- Promotional release poster
- Genre: Action; Drama; Thriller;
- Created by: Anirudh Pathak
- Based on: Ezel
- Written by: Sweta Mishra
- Directed by: Anil Senior
- Starring: Gashmeer Mahajani; Surbhi Jyoti; Zayn Ibad Khan;
- Country of origin: India
- Original language: Hindi
- No. of seasons: 2
- No. of episodes: 33

Production
- Producers: Sukesh Dev Motwani; Mautik Tolia; Persis Siganporia;
- Cinematography: Pawan Gupta
- Camera setup: Multi-camera
- Running time: 23-32 minutes
- Production company: Bodhi Tree Multimedia Ltd

Original release
- Network: Disney+ Hotstar
- Release: 3 June 2024 – present

= Gunaah (TV series) =

Gunaah is an Indian Hindi-language action drama television series directed by Anil Senior and written by Sweta Mishra.

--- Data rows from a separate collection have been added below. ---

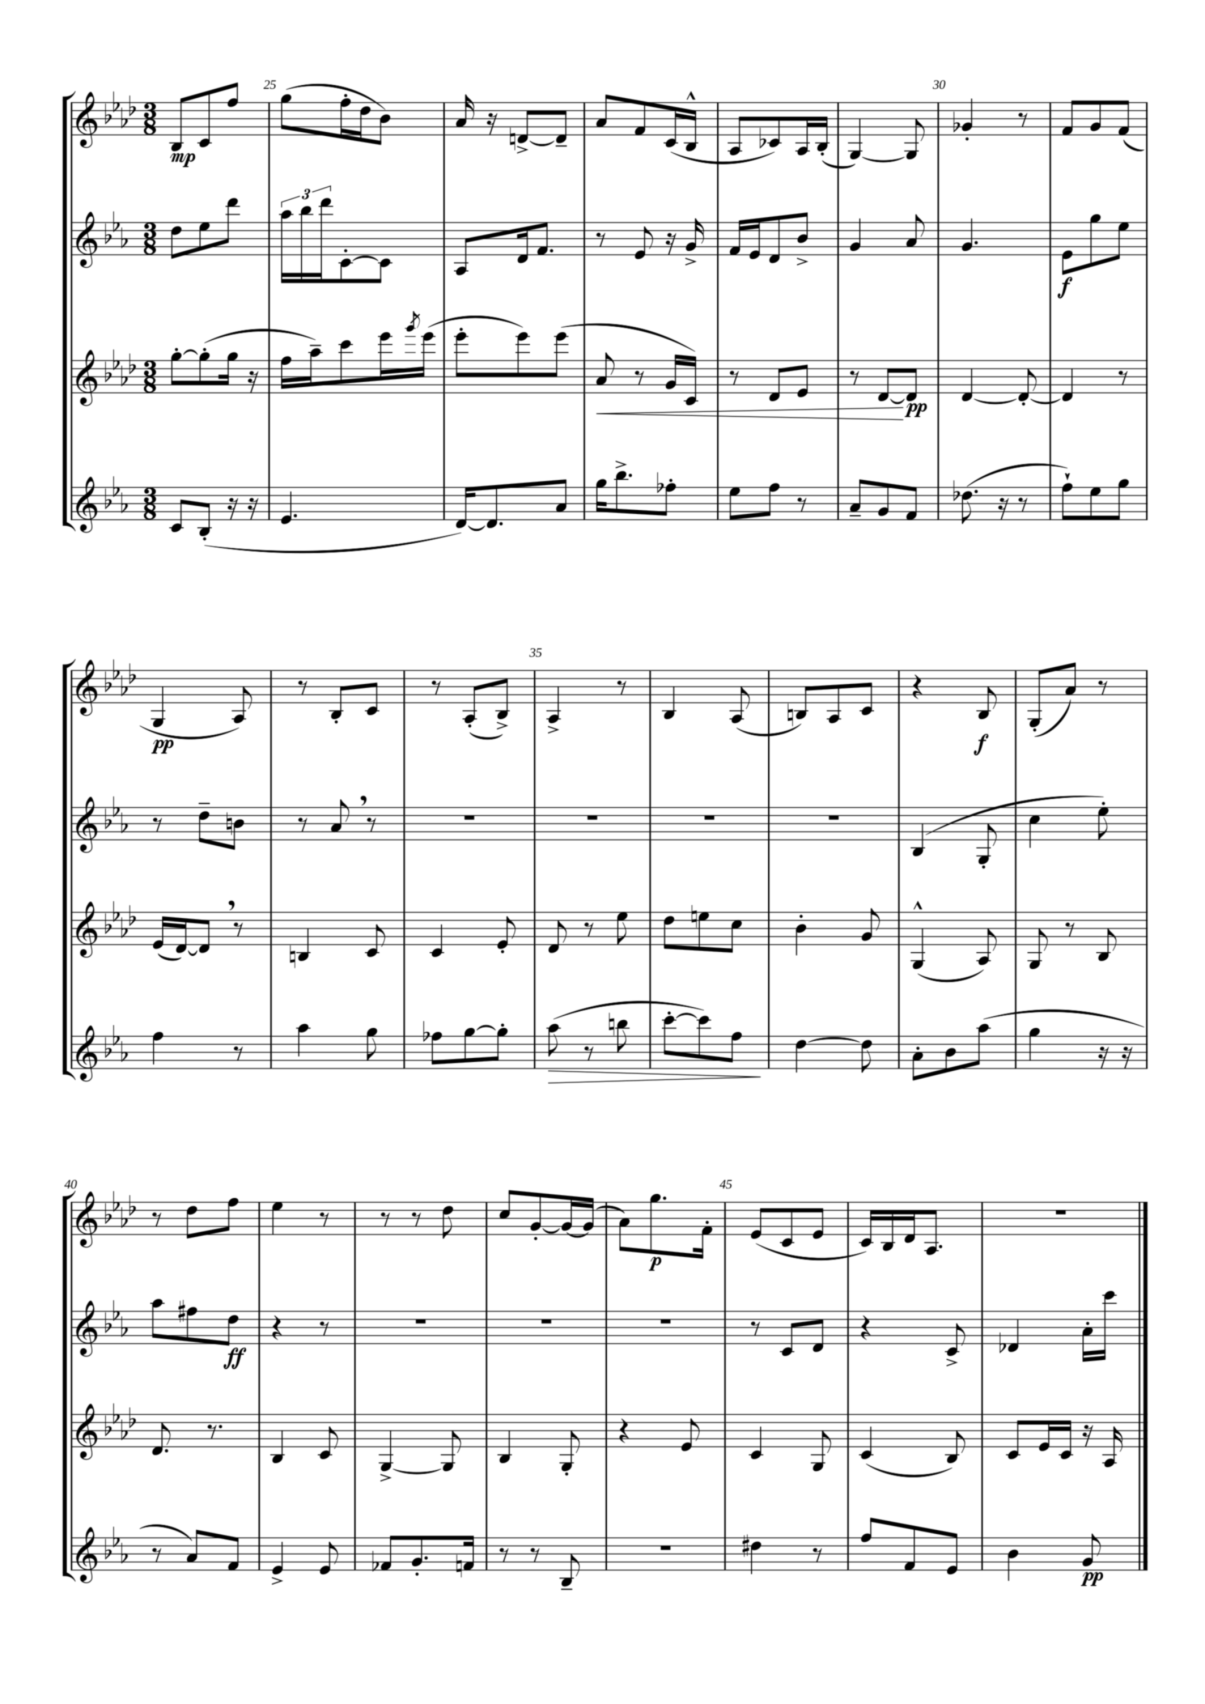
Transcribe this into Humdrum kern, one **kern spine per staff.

**kern	**kern	**kern	**kern
*staff4	*staff3	*staff2	*staff1
*clefG2	*clefG2	*clefG2	*clefG2
*k[b-e-a-]	*k[b-e-a-d-]	*k[b-e-a-]	*k[b-e-a-d-]
*M3/8	*M3/8	*M3/8	*M3/8
8c/L	[8gg'\L	8dd\L	8B-/L
(8B-'/J	(8gg'\]	8ee-\	8c/
16r	16gg\Jk	8ddd\J	8ff/J
16r	16r	.	.
=	=	=	=
4.e-/	16ff\LL	24aa-\LL	(8gg\L
.	.	24bb-\	.
.	16aa-~\J)	.	.
.	.	24ddd\J	.
.	8ccc\	[8c'\	16ff'\L
.	.	.	16dd-\J
.	16eee-\L	8c\]J	8b-\J)
.	8qggg/	.	.
.	(16eee-\JJ	.	.
=	=	=	=
[16d/LK)	8eee-'\L	8A-/L	16a-/
8.d/]	.	.	16r
.	8eee-\)	16d/k	[8d^/L
.	.	8.f/J	.
8a-/J	(8eee-\J	.	8d~/]J
=	=	=	=
16gg\LK	8a-/	8r	8a-/L
8.bb-^\	.	.	.
.	8r	8e-/	8f/
8ff-'\J	16g/LL	16r	(16c/L
.	16c/JJ)	16g^/	16B-^^/JJ
=	=	=	=
8ee-\L	8r	16f/LL	8A-/L
.	.	16e-/J	.
8ff\J	8d-/L	8d/	8c-/)
8r	8e-/J	8b-^/J	16A-/L
.	.	.	(16B-'/JJ
=	=	=	=
8a-~/L	8r	4g/	[4G/)
8g/	[8d-/L	.	.
8f/J	8d-/]J	8a-/	8G/]
=	=	=	=
(8.dd-\	[4d-/	4.g/	4g-'/
16r	.	.	.
8r	8d-'/_	.	8r
=	=	=	=
8ff`\L)	4d-/]	8e-\L	8f/L
8ee-\	.	8gg\	8g/
8gg\J	8r	8ee-\J	(8f/J
=	=	=	=
4ff\	(16e-/LL	8r	4G/
.	[16d-/J)	.	.
.	8d-/]J	8dd~\L	.
8r	8r	8b\J	8A-/)
=	=	=	=
4aa-\	4B/	8r	8r
.	.	8a-/	8B-'/L
8gg\	8c/	8r	8c/J
=	=	=	=
8ff-\L	4c/	4.r	8r
[8gg\	.	.	(8A-'/L
8gg'\]J	8e-'/	.	8B-^/J)
=	=	=	=
(8aa-\	8d-/	4.r	4A-^/
8r	8r	.	.
8bb\	8ee-\	.	8r
=	=	=	=
[8ccc'\L	8dd-\L	4.r	4B-/
8ccc\])	8ee\	.	.
8ff\J	8cc\J	.	(8A-/
=	=	=	=
[4dd\	4b-'\	4.r	8B/L)
.	.	.	8A-/
8dd\]	8g/	.	8c/J
=	=	=	=
8a-'\L	(4G^^/	(4B-/	4r
8b-\	.	.	.
(8aa-\J	8A-/)	8G'/	8B-/
=	=	=	=
4gg\	8G/	4cc\	(8G'/L
.	8r	.	8a-/J)
16r	8B-/	8ee-'\)	8r
16r	.	.	.
=	=	=	=
8r	8.d-/	8aa-\L	8r
8a-/L)	.	8ff#\	8dd-\L
.	8.r	.	.
8f/J	.	8dd\J	8ff\J
=	=	=	=
4e-^/	4B-/	4r	4ee-\
8e-/	8c/	8r	8r
=	=	=	=
8f-/L	[4G^/	4.r	8r
8.g'/	.	.	8r
.	8G/]	.	8dd-\
16f/Jk	.	.	.
=	=	=	=
8r	4B-/	4.r	8cc/L
8r	.	.	[8g'/
8B-~/	8G'/	.	16g/_L
.	.	.	(16g/]JJ
=	=	=	=
4.r	4r	4.r	8a-\L)
.	.	.	8.gg\
.	8e-/	.	.
.	.	.	16f'\Jk
=	=	=	=
4dd#\	4c/	8r	(8e-/L
.	.	8c/L	8c/
8r	8G/	8d/J	8e-/J
=	=	=	=
8ff/L	(4c/	4r	16c/LL)
.	.	.	16B-/
8f/	.	.	16d-/J
.	.	.	8.A-/J
8e-/J	8B-/)	8c^/	.
=	=	=	=
4b-\	8c/L	4d-/	4.r
.	16e-/L	.	.
.	16c/JJ	.	.
8g/	16r	16a-'\LL	.
.	16A-/	16ccc\JJ	.
==	==	==	==
*-	*-	*-	*-
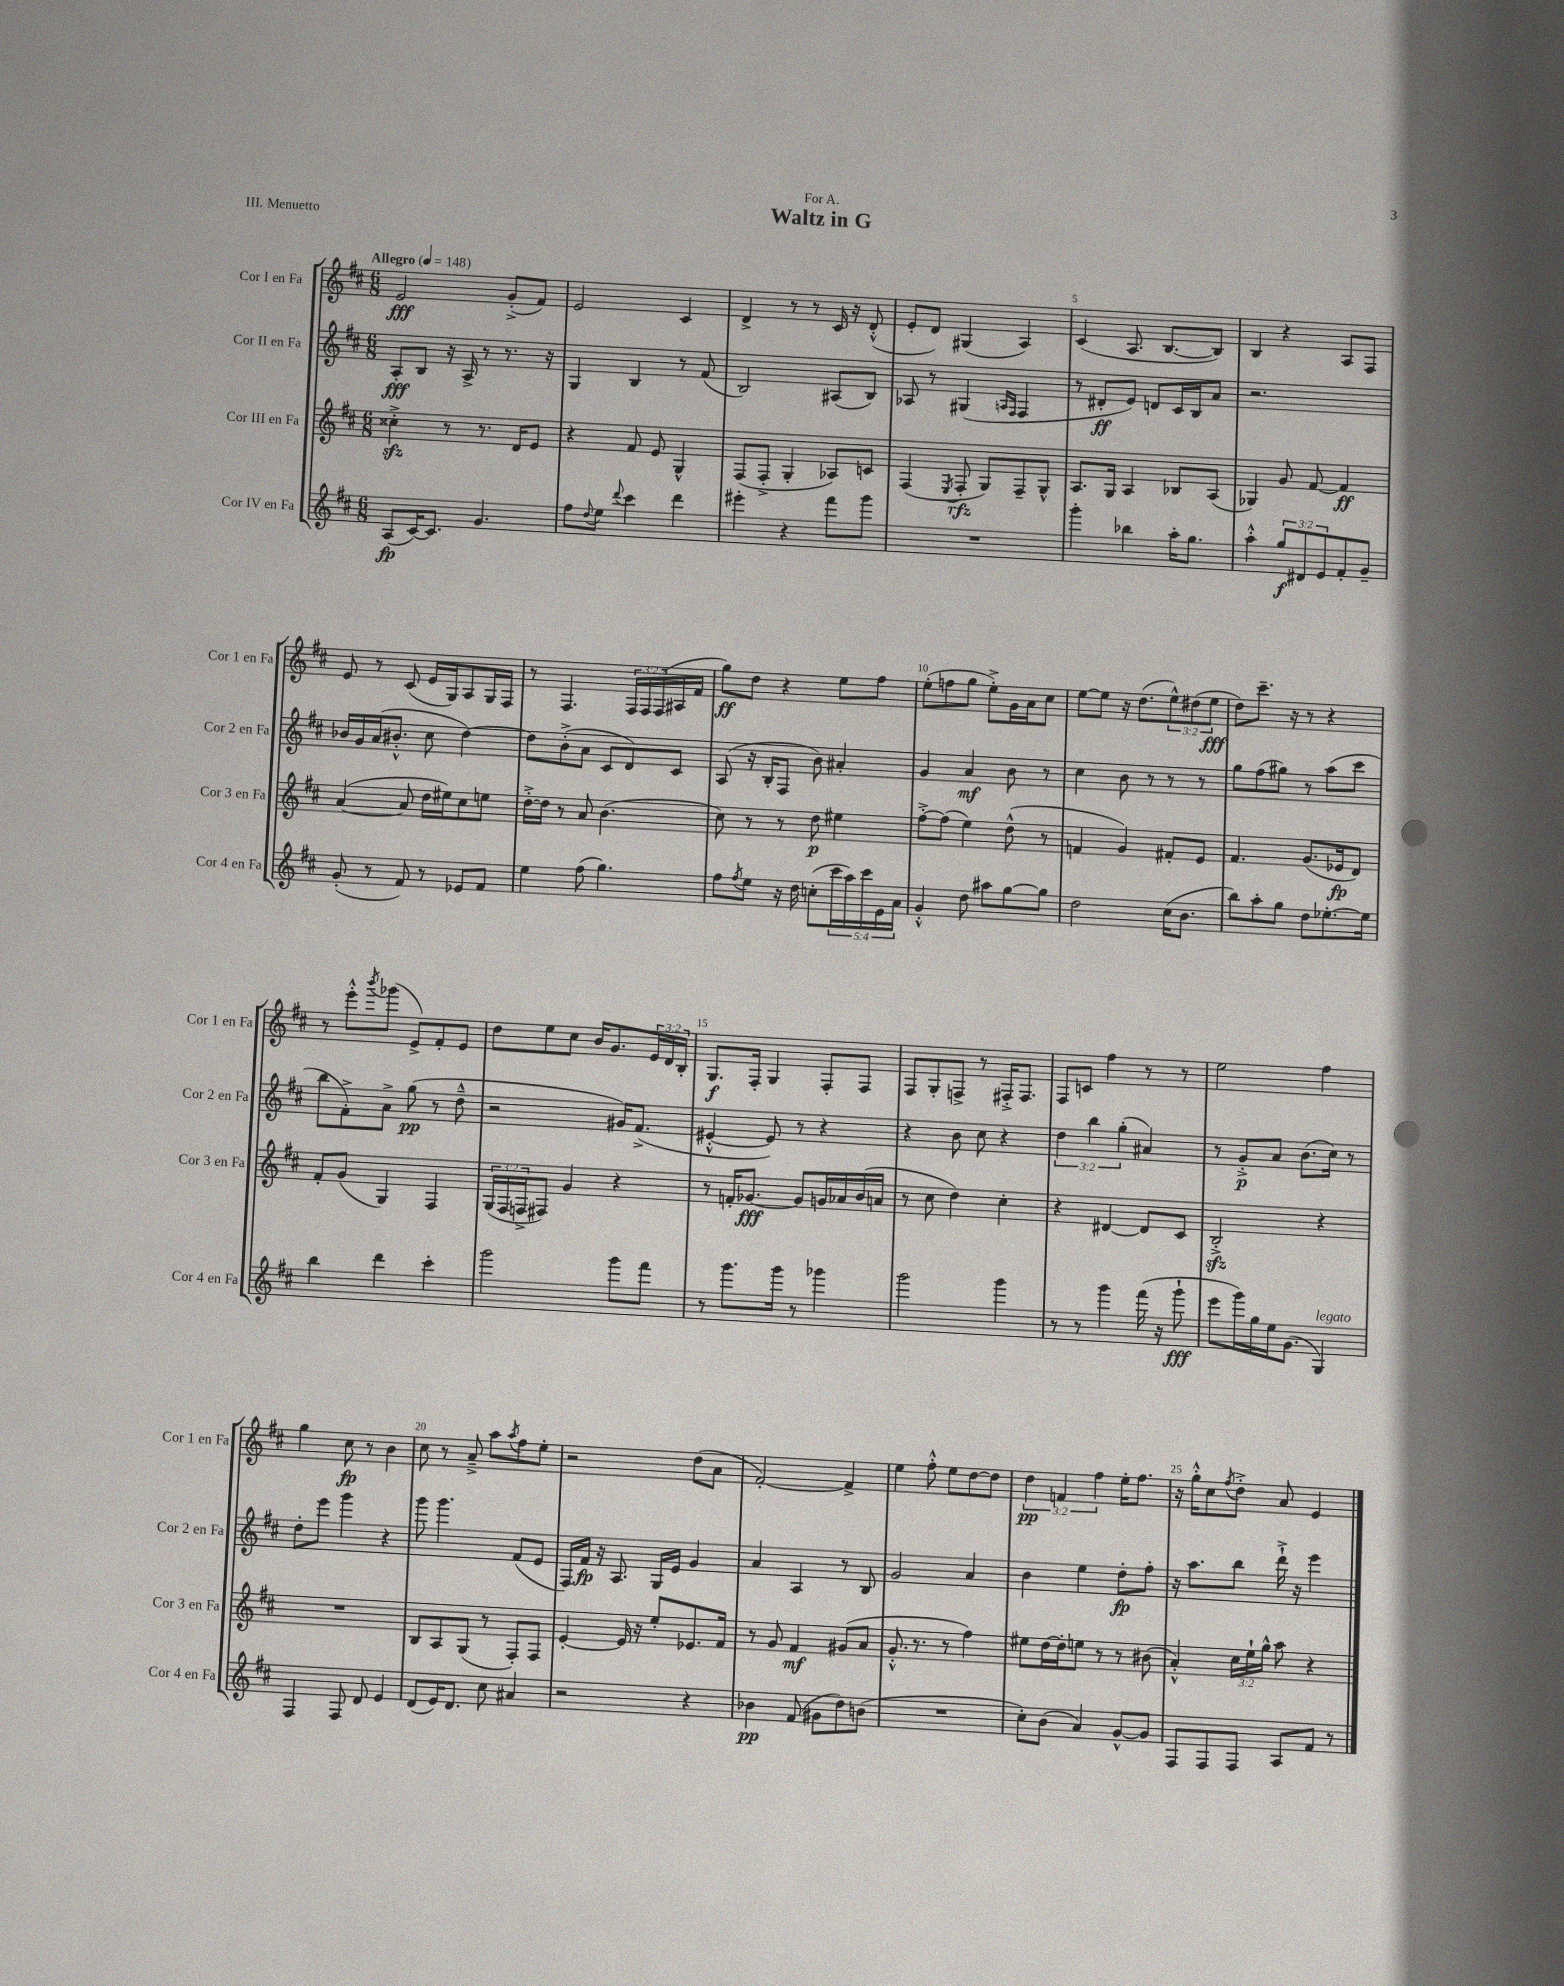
\header { title = "Waltz in G" dedication = "For A." piece = "III. Menuetto" }
<<
\new StaffGroup <<
\new Staff = "s0" \with { instrumentName = "Cor I en Fa" shortInstrumentName = "Cor 1 en Fa" } {
    \clef treble \key d \major \numericTimeSignature \time 6/8 \override Staff.TupletNumber.text = #tuplet-number::calc-fraction-text \tempo "Allegro" 4 = 148
    e'2\fff g'8-.->( fis'8) |
    e'2 cis'4 |
    d'4-> r8 r8 cis'16 r16 d'8-.-^( |
    e'8-. d'8) gis4( a4) |
    cis'4( a8. b8.~ b8) |
    b4 r4 a8 fis8 |
    e'8 r8 cis'8( e'16 g16) a8 g16 fis16 |
    r8 fis4. \tuplet 3/2 { fis16 fis16 fis16( } ais16 fis'16 |
    g''8\ff) d''8 r4 e''8 fis''8 |
    e''8-.( f''8 g''8 e''8-.->) g'16 a'16 cis''8 |
    e''8~ e''8 r16 d''8.( \tuplet 3/2 { e''8-^) dis''8( e''8\fff } |
    d''8) cis'''8.-- r16 r8 r4 |
    r8 e'''8-.-^ \acciaccatura { b'''8 } ges'''8( e'8->) fis'8-. e'8 |
    d''8 e''8 cis''8 b'16 g'8. \tuplet 3/2 { e'16 d'16 b16-. } |
    g8.\f fis16-. g4 fis8-. fis8 |
    fis8 g8-. f8-> r8 fis16-.-> fis8. |
    fis8 c'8 fis''4 r8 r8 |
    e''2 fis''4 |
    g''4 cis''8\fp r8 b'4 |
    cis''8 r8 a'8---> a''8 \acciaccatura { a''8 } fis''8 e''8-. |
    r2 d''8( a'8 |
    fis'2~-.) fis'4-> |
    e''4 fis''8-.-^ e''8 d''8~ d''8 |
    \tuplet 3/2 { d''4\pp f'4 fis''4 } e''16-. fis''8. |
    r16 g''16-.-^ cis''8 \acciaccatura { fis''8 } d''8-.-> a'8 e'4 \bar "|." |
}
\new Staff = "s1" \with { instrumentName = "Cor II en Fa" shortInstrumentName = "Cor 2 en Fa" } {
    \clef treble \key d \major \numericTimeSignature \time 6/8 \override Staff.TupletNumber.text = #tuplet-number::calc-fraction-text
    a8-.\fff b8 r16 a16-> r8 r8. r16 |
    g4 b4 r8 fis'8( |
    b2) ais8( b8) |
    aes8 r8 gis4( \grace { a16 fis16 } fis4 |
    r8 dis'8-.\ff e'8) d'8 cis'16 b16 a'8 |
    r2. |
    bes'16 g'16 a'16( bis'8.-.-^ cis''8 d''4~) |
    d''8 b'8-.->( a'8 cis'8 d'8) cis'8 |
    a8( r16 b16-. fis8 b'8) ais'4-. |
    g'4 a'4\mf b'8 r8 |
    cis''4 b'8 r8 r8 r8 |
    g''8 fis''8( gis''8) r8 a''8( cis'''8 |
    b''8 fis'8-.->) a'8-> g''8\pp( r8 d''8---^ |
    r2 gis'16) fis'8.->( |
    eis'4~-.-^ eis'8) r8 r4 |
    r4 b'8 cis''8 r4 |
    \tuplet 3/2 { d''4 b''4 g''4-.( } ais'4) |
    r8 g'8-.->\p a'8 b'8.( cis''16) r8 |
    d''8-. e'''8 g'''4 r4 |
    g'''8 g'''4. fis'8( e'8 |
    fis16) fis'16\fp r16 a8. g16 e'16 g'4 |
    a'4 a4 r8 b8 |
    g'2 a'4 |
    b'4 e''4 d''8-.\fp fis''8-. |
    r16 a''8. b''8 d'''16-!-> r16 e'''4 \bar "|." |
}
\new Staff = "s2" \with { instrumentName = "Cor III en Fa" shortInstrumentName = "Cor 3 en Fa" } {
    \clef treble \key d \major \numericTimeSignature \time 6/8 \override Staff.TupletNumber.text = #tuplet-number::calc-fraction-text
    cisis''4-.->\sfz r8 r8. d'16 e'8 |
    r4 fis'8 e'8 g4-^ |
    fis8( fis8-.-> g4-. aes8) c'8 |
    fis4( \acciaccatura { e8 } fis8-.\rfz g8) fis8-- g8-^ |
    a8. g16 a4 bes8 a8( |
    ges4) g'8 fis'8~ fis'4\ff |
    a'4~( a'8 d''16 eis''16) cis''8 e''8 |
    d''16~-.-> d''16 r8 a'8 b'4.( |
    cis''8) r8 r8 d''8\p eis''4 |
    fis''8~-.-> fis''8( e''4) d''8-^( r8 |
    f'4 g'4) fis'8-. e'8 |
    fis'4. g'8.( ees'16\fp d'8) |
    fis'8-. g'8( g4) fis4 |
    \tuplet 3/2 { g16( fis16 f16-> } fis8) g'4 r4 |
    r8 f'16-. ges'8.~\fff ges'8 g'16 aes'16 b'16( a'16 |
    r8 cis''8 d''4) cis''4-. |
    r4 dis'4~ dis'8 cis'8 |
    b2-.->\sfz r4 |
    R2. |
    b8 a8 g8( r8 fis8-.) fis8 |
    e'4~-. e'16 r16 e''8-. ees'8. fis'16 |
    r8 g'8 fis'4\mf gis'8( a'8 |
    g'8.-.-^ r8. r8 fis''4) |
    eis''8 d''16~ d''16-. e''8 r8 r8 bis'8( |
    a'4-.-^) \tuplet 3/2 { cis''16 e''16-! g''16-^ } a''8 r4 \bar "|." |
}
\new Staff = "s3" \with { instrumentName = "Cor IV en Fa" shortInstrumentName = "Cor 4 en Fa" } {
    \clef treble \key d \major \numericTimeSignature \time 6/8 \override Staff.TupletNumber.text = #tuplet-number::calc-fraction-text
    a8\fp( cis'16~) cis'8. g'4. |
    fis''8 \appoggiatura { d''8 } e''8 \appoggiatura { d'''8 } cis'''4 d'''4 |
    eis'''4-. r4 fis'''8 g'''8 |
    R2. |
    g'''4-. bes''4 a''16-. g''8. |
    a''4-.-^ \tuplet 3/2 { g''8\f dis'8 e'8 } fis'8-. g'8-- |
    g'8-.( r8 fis'8) r8 ees'8 fis'8 |
    e''4 fis''8( g''4.) |
    fis''8 \acciaccatura { fis''8 } e''8 r16 d''16 c''8-.( \tuplet 5/4 { cis'''16 a''16) cis'''16 e'16 a'16 } |
    g'4-.-^ d''8 ais''8 g''8~ g''8 |
    d''2 cis''16( b'8. |
    b''8) a''8-. g''8 d''8 ees''8.~-. ees''16 |
    b''4 d'''4 cis'''4-. |
    g'''2 g'''8 fis'''8 |
    r8 g'''8. g'''16 r8 ges'''4 |
    g'''2 g'''4 |
    r8 r8 g'''4 fis'''16( r16 g'''8-!\fff |
    e'''8 g'''16) g''16 e''16 g'8.( g4^\markup { \italic "legato" }) |
    fis4 fis8 d'8 e'4 |
    d'8( e'16) d'8. cis''8 ais'4 |
    r2 r4 |
    bes'4\pp fis'8( gis'8 d''8) b'8( |
    R2. |
    cis''8-.) b'8( a'4) g'8~-^ g'8 |
    fis8 fis8 fis8 a8 fis'8 r8 \bar "|." |
}
>>
>>
\layout { \context { \Score \override BarNumber.break-visibility = ##(#f #t #t) barNumberVisibility = #(every-nth-bar-number-visible 5) } }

Produced under Bodhi Tree Multimedia Ltd, the series stars Gashmeer Mahajani, Surbhi Jyoti, Zayn Ibad Khan and Darshan Pandya. Season 1 aired from 3 June 2024 to 5 July 2024 on Disney+ Hotstar.

== Cast ==
- Gashmeer Mahajani as Abhimanyu.
- Surbhi Jyoti as Tara.
- Zayn Ibad Khan as Shiva.
- Darshan Pandya as Joki Karve (JK).
- Shailesh Datar as Fernandes Bhau.
- Shashank Ketkar as Micheal Mendonza.
- Shezray H. Mirza as Divya.
- Purva Parag as Gargi.
- Deepak Qazir as Eknath.
- Tanmay Nagar as Mert.

== Production ==
The series was announced on Disney+ Hotstar. It is an adaptation of Turkish series Ezel. The filming of the series concluded in 2024. The teaser of the series was released on 24 May 2024. Subsequently, the official trailer was released on 31 May 2024.

== Reception ==
Archika Khurana of The Times of India rated the series two-and-a-half out of five stars. Bhawna Arya for Times Now gave the series 3/5 stars.